# the worst tv show ever



## darkghost (Dec 14, 2005)

what is the worst tv show you out there have seen mine is the love thy neighbour. a racist "comedy" show from the 70s (why are we suprised the 70s) here is one of the "jokes" the main character a white bigot phones the police and says "hello police yes i would like to report a nignog living next door"

please know that i am not in any way racist and think that all racist groups need a good kick where the sun dont shine

sunset beach is also terrible as well


----------



## Kyle365 (Jan 10, 2006)

Post Deleted by Dave.

Please read Rules of Etiquette if you wish to remain a member here.


----------



## BAYLOR (Aug 28, 2016)

Strike Force 1981 cop show staring Robert Stack.
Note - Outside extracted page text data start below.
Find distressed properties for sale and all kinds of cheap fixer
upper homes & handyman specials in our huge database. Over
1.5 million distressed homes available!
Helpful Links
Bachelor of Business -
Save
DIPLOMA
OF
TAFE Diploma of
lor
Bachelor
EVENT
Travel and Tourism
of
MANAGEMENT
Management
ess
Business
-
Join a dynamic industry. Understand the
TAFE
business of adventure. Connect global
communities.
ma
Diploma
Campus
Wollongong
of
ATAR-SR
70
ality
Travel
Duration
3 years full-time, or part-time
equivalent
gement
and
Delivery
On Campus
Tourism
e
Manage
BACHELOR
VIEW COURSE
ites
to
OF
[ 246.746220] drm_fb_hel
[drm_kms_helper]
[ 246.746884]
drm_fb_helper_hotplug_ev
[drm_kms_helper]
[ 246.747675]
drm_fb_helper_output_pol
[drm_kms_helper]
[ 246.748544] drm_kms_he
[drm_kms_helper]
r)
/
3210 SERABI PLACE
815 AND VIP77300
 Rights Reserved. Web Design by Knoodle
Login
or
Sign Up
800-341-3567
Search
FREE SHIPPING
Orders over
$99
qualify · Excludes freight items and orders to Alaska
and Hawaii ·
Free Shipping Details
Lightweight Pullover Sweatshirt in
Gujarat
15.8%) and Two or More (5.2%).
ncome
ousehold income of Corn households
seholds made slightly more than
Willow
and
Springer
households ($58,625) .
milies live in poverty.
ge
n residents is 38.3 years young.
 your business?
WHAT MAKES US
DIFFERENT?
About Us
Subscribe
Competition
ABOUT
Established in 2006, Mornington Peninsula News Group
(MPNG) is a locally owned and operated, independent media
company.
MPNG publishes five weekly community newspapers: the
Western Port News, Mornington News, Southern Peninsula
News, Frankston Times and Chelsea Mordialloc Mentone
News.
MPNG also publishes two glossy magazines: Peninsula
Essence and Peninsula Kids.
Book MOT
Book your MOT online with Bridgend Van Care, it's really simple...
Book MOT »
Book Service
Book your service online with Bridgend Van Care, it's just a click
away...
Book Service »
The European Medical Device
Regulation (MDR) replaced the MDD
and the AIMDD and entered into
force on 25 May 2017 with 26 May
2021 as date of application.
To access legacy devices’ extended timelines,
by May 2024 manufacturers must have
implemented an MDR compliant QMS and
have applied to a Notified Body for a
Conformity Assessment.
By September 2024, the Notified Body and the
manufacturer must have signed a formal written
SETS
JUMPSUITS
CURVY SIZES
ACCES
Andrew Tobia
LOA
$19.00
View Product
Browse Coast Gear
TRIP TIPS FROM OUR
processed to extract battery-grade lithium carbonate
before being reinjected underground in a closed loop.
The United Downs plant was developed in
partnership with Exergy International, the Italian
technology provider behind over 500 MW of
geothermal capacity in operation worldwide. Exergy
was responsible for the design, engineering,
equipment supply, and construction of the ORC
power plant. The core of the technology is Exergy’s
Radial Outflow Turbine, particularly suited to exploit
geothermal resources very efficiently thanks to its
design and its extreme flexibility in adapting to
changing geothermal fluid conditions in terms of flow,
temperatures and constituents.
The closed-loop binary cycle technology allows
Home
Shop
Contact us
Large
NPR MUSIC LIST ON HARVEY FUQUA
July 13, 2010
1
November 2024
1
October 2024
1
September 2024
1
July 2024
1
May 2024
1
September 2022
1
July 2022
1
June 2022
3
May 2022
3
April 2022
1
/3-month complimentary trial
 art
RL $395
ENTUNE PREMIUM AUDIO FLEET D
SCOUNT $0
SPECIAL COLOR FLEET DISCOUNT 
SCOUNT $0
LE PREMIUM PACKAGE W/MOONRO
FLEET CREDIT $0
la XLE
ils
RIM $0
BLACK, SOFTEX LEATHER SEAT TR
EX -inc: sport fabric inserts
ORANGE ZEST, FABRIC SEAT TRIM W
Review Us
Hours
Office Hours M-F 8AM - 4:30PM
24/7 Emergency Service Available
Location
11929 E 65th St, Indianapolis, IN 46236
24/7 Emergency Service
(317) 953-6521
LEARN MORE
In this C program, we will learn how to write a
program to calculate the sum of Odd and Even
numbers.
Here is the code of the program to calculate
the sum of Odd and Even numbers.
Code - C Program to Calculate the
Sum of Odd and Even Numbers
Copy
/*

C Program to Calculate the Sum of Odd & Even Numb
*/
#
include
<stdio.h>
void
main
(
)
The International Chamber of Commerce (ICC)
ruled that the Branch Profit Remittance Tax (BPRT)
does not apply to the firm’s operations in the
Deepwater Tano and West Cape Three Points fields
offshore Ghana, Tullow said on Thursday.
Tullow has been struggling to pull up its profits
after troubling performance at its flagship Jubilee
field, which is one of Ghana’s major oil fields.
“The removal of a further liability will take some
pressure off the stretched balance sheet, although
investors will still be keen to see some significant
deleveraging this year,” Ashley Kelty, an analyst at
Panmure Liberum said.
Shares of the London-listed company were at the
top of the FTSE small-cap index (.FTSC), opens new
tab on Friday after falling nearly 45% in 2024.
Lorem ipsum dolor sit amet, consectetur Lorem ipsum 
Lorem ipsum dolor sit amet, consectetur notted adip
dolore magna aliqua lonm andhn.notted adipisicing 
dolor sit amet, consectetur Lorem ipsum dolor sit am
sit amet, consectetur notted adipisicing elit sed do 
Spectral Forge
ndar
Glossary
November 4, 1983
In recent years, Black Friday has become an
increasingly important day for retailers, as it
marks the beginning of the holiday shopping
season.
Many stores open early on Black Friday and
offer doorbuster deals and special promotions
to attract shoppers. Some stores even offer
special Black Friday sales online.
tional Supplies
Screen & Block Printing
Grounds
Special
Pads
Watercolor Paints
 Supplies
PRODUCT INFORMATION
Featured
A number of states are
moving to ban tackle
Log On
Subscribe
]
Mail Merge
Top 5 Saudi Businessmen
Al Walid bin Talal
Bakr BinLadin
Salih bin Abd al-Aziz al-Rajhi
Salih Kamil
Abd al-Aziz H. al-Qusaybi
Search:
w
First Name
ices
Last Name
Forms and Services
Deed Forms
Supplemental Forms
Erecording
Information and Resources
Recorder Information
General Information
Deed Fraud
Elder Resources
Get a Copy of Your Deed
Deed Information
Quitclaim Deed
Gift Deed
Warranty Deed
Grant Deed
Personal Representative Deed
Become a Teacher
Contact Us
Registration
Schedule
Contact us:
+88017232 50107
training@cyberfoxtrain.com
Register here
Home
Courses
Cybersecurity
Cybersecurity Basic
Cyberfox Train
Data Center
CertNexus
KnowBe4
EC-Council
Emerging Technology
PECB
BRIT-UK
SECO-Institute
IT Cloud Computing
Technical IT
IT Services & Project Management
A very mediocre crime drama which  lasted about 20 episodes.


----------



## Victoria Silverwolf (Aug 28, 2016)

There are so many.  One that comes to mind is also from the 1970's.  _Keep On Truckin'_ was obviously trying to jump on the _Saturday Night Live_ bandwagon.  It was painfully unfunny.  One example:  a running joke was having three women and one big man in drag lipsynch to a 1950's rock song.  That's it.  They just pretended to sing the song.  End of skit.  Awful, awful stuff.


----------